A short snipit on the meaning of Gettysburg, reiforcing that it was the turning point in the Civil War. It showed that a democratic government, never before tried in the world, where the government was of the people, for the people, and by the people, could survive and thrive. Lincoln's Gettysburg Adresss sums it all up quite nicely.
"A different prospective"
A different prospective of the importance of the Battle of Gettysburg from a political standpoint rather than a military standpoint. A short review that ends with the reading of the Gettysburg Address will inspire all true Americans outlook on this world's greatest country.
"Enjoyable preview for book of vignettes"
I read some of these essays when they ran in the NY Times, and appreciated getting this preview before buying the whole book. My teenage history-loving son enjoyed this preview, and it made us decide to get the whole book soon.
Of course the whole significance of Gettysburg can't be covered in 14 minutes. But if you are looking for something episodic to listen to the car, or for short time before bed, as we are, this was a great length.
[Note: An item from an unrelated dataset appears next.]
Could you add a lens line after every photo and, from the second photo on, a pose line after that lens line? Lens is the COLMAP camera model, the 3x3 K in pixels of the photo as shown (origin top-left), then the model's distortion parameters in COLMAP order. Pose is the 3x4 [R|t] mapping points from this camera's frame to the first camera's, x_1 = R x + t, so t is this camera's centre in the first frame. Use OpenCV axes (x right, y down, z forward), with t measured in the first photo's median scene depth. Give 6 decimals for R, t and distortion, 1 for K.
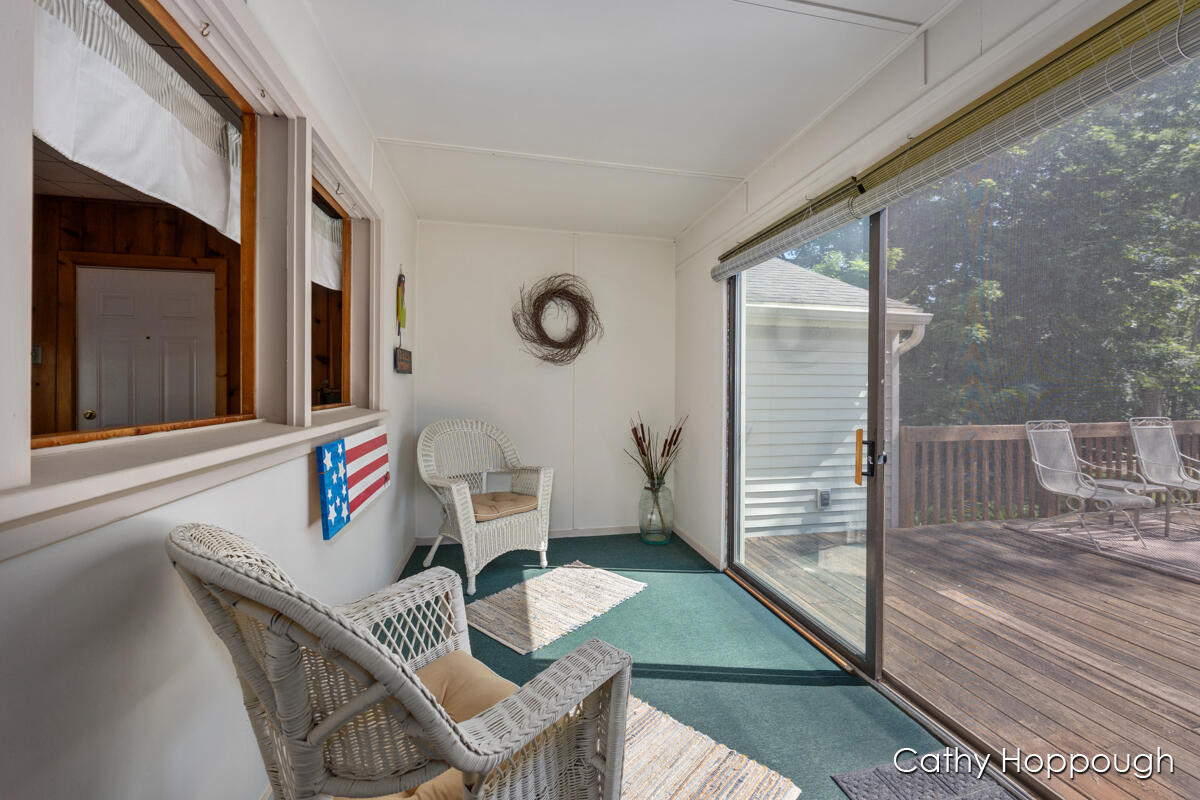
lens RADIAL K [[486.2, 0, 602.8], [0, 486.2, 387.5], [0, 0, 1]] dist [0.003803, 0.000252]
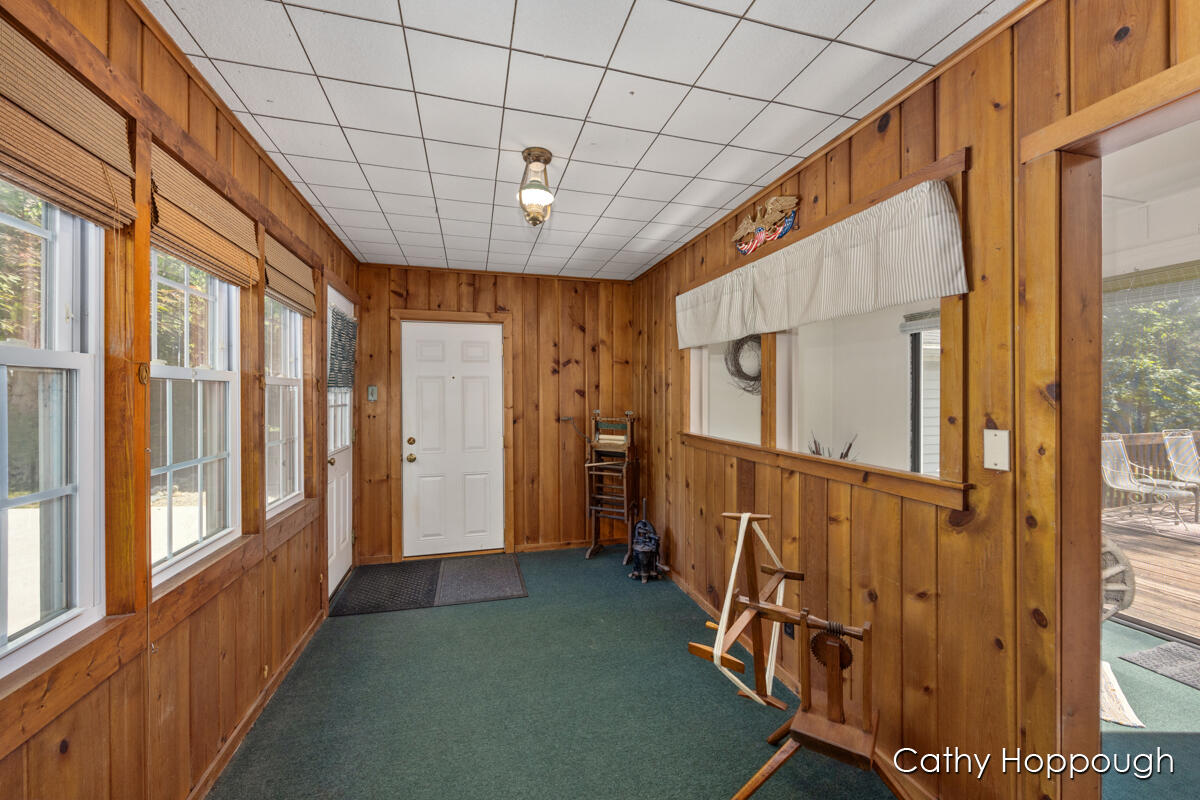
lens RADIAL K [[486.2, 0, 602.6], [0, 486.2, 397.2], [0, 0, 1]] dist [0.003803, 0.000252]
pose [[0.998221, -0.008035, 0.059083, -0.541453], [0.007861, 0.999964, 0.003184, -0.045957], [-0.059106, -0.002714, 0.998248, -0.222592]]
The narrator was good and engaging as well.
"Not my cup of tea"
It was free. It was okay but slow and not what I expected. Provided a great perspective.
"Readers Digest version"
Quite a condensed version; leaves the reader to hear more. The speaker needs to utilize more inflection in his voice.
"concise and precise but that's it"
concise and precise but annoyed at 20 word requirement and I can't delete this book from list
Words we must live by...of the people, by the people and for the people. A refresher of the battle and aftermath at Gettysburg.
"Well written. Notably narrated."
Like the Address itself this is short when measured by words or time. But, it is not short on meaning, understanding or emotion.